大会最終日となる五日目の予定は決勝戦および閉会式である。我々が会場に向かった頃は既にCSの決勝は終わっていたので、StarcraftとDotaの決勝戦を見ながら閉会式を待った。オープニングセレモニー同様に責任者達の前説からはじまり、表彰式を終えて閉幕となった。ホテルに戻り、最後の夜の晩餐を済ました後はメンバー全員で今後の活動について4時間前後話し合った。日本ではLANでプレイヤー同士が顔をあわせる機会は中々ない。4-5年前、日本国内でも年に数度世界大会の日本予選が開かれていた頃は少ないもののプレイヤー同士が顔をあわせる機会があった。しかし今現在そういったイベントは開かれても年に1度あるかどうかといったところ。TeamSpeakなどの外部ボイスツールなどのおかげで簡易的に言葉を介してプレイヤー同士が意思の疎通を行っているが、それでは対面して話し合うことができず、また多くの時間をリアルで共有することで生まれる信頼関係というものは育めない。特にRTSやスポーツ系のFPSと違ってチームプレイを必要とするCSではそういった信頼関係やコミュニケーション力は不可欠だ。一時的な4-5時間程度の会議では今までの大きな問題を整理および解決することしかできず、これから降りかかってくるであろう問題の対策などまでは話し合うことできなかった。LANの重要性を強く再認識した。その後はボランティアの中でも日本代表の面々が特にお世話になった方々と交流した。前述した張氏との談話もこの時に行った。勉学に勤しむ中国人の大学生と歴史認識や中国政府の内政の話など興味が尽きない話題で会話は盛り上がりとても良い経験になった。流石に200名のボランティアのリーダーなだけあって博識で、言語という障壁のために話が中々前に進まなかったのが残念でならない。

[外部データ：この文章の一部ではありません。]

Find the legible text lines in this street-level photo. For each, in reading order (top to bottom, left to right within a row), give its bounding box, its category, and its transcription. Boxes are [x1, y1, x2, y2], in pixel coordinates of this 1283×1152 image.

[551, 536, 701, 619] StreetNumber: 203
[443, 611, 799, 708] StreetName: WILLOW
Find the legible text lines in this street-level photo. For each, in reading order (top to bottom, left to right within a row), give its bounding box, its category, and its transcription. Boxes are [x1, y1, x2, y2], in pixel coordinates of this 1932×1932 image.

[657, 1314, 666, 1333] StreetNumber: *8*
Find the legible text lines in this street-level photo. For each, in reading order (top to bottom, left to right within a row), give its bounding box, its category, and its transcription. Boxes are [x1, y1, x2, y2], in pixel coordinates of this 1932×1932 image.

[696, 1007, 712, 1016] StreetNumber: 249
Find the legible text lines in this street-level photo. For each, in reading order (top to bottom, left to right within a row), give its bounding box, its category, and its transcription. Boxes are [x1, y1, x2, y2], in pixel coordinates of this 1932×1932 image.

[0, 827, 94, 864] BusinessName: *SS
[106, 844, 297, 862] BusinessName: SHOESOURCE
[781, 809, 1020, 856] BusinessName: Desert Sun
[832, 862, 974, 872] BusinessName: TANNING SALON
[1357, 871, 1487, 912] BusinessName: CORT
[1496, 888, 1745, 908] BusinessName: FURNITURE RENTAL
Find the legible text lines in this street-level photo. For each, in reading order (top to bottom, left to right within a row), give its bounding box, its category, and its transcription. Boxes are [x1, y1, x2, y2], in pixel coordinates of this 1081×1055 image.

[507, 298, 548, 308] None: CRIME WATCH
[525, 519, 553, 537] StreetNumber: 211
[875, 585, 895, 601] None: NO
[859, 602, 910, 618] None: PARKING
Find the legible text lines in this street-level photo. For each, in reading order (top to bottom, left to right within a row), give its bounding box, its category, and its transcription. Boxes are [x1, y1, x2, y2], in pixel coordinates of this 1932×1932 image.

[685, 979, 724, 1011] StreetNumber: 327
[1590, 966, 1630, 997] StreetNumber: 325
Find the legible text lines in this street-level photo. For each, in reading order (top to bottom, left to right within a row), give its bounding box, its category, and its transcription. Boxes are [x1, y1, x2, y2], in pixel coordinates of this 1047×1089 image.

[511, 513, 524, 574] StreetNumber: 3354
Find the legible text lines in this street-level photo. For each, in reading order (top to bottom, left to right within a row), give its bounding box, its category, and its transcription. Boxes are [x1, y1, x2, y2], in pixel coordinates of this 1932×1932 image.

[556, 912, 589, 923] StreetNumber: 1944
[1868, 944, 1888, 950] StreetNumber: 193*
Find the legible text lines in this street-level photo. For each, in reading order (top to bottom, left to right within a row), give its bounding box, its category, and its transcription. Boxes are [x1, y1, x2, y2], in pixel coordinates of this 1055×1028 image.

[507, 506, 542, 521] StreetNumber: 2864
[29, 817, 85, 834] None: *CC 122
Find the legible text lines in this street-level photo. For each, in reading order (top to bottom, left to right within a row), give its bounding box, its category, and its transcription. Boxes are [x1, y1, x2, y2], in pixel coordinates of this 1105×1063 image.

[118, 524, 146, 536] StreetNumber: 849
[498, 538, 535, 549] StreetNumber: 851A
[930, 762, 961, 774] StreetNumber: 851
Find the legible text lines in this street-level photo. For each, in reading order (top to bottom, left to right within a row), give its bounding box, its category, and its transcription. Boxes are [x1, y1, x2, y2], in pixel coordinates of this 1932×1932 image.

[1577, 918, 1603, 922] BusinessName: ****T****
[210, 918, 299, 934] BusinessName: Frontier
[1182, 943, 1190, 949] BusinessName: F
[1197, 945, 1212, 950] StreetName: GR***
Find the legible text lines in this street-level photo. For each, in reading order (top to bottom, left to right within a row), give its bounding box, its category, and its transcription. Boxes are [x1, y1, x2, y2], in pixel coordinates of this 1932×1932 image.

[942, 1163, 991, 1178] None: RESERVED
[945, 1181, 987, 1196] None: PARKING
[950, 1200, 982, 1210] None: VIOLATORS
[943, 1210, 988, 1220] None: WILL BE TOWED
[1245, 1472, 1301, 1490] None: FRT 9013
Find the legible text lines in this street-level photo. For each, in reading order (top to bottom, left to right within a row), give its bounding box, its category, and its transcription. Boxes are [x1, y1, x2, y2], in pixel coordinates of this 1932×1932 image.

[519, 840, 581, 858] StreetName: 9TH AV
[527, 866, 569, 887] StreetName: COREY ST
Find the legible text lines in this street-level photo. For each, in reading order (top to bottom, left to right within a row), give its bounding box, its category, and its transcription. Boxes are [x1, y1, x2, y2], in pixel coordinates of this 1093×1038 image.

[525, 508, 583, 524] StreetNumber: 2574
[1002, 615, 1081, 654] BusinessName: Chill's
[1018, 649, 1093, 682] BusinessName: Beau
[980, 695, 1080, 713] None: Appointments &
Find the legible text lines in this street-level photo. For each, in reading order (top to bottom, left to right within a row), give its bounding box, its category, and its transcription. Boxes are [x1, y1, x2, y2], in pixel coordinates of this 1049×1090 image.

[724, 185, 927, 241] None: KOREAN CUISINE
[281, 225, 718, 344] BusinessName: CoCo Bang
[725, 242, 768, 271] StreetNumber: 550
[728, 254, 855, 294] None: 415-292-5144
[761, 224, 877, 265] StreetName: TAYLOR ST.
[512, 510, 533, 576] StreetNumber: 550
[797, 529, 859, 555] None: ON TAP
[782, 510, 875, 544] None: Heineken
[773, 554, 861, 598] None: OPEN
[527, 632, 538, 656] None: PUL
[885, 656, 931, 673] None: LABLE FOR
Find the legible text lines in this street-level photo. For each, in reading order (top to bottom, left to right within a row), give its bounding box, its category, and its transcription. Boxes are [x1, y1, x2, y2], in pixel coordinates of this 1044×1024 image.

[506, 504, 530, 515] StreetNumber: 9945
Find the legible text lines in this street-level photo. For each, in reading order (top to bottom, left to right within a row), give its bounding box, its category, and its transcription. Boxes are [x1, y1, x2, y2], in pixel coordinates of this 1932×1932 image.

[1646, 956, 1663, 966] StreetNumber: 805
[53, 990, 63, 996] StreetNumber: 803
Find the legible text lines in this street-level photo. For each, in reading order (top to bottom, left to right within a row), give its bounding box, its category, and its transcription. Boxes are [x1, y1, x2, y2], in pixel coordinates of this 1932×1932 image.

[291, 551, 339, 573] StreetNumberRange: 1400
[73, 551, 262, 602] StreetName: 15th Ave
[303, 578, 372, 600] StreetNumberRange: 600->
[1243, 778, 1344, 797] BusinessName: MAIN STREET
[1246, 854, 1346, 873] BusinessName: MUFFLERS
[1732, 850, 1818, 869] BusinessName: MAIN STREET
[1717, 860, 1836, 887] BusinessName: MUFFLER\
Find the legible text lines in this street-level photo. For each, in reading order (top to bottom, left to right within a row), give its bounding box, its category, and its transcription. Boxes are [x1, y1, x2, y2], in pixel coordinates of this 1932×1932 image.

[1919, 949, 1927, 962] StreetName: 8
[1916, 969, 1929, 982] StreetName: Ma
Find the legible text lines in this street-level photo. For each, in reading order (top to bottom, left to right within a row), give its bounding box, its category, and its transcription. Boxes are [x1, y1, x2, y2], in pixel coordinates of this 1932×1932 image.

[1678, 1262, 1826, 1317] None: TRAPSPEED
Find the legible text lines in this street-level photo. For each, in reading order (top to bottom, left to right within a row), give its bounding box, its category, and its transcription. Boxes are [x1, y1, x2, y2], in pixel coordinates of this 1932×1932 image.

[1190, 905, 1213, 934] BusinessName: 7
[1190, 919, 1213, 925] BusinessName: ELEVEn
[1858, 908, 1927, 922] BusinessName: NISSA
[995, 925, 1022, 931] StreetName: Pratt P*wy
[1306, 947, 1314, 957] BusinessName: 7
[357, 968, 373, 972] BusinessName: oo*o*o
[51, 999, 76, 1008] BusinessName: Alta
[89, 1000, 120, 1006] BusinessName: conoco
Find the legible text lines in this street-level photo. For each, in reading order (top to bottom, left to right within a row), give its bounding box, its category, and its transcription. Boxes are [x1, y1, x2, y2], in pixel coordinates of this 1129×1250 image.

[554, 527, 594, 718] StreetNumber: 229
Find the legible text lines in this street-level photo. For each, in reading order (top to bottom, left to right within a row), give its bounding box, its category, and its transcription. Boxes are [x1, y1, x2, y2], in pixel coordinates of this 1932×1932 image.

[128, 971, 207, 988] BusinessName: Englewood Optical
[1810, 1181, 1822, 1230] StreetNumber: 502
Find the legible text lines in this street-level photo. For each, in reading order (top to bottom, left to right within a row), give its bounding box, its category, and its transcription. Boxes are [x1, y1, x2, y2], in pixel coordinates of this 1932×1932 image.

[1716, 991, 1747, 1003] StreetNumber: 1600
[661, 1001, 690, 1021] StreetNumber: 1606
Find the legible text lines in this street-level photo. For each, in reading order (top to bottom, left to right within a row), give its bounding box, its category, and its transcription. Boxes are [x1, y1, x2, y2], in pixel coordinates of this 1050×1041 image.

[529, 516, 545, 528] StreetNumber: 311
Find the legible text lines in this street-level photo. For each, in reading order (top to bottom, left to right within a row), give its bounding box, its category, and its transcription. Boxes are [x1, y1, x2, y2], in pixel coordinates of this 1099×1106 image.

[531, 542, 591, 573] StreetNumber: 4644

今回IEF2010に参加させて頂く上でお世話になった松井氏、陳氏、張氏をはじめとしたボランティアの方々、応援してくださった皆様に心から感謝したい。我々はIEF2010で得た経験を生かして次のステップに繋げなければならない。4dNが解散した後の日本の代表チームは解散に次ぐ解散でまともにチームとして機能していない。それでは個人単位ではなくチーム単位で世界という舞台で得た経験を生かすことはできない。我々にとって今後のチームとしての課題や目標を定める上でかけがえの無い大会であったといえる。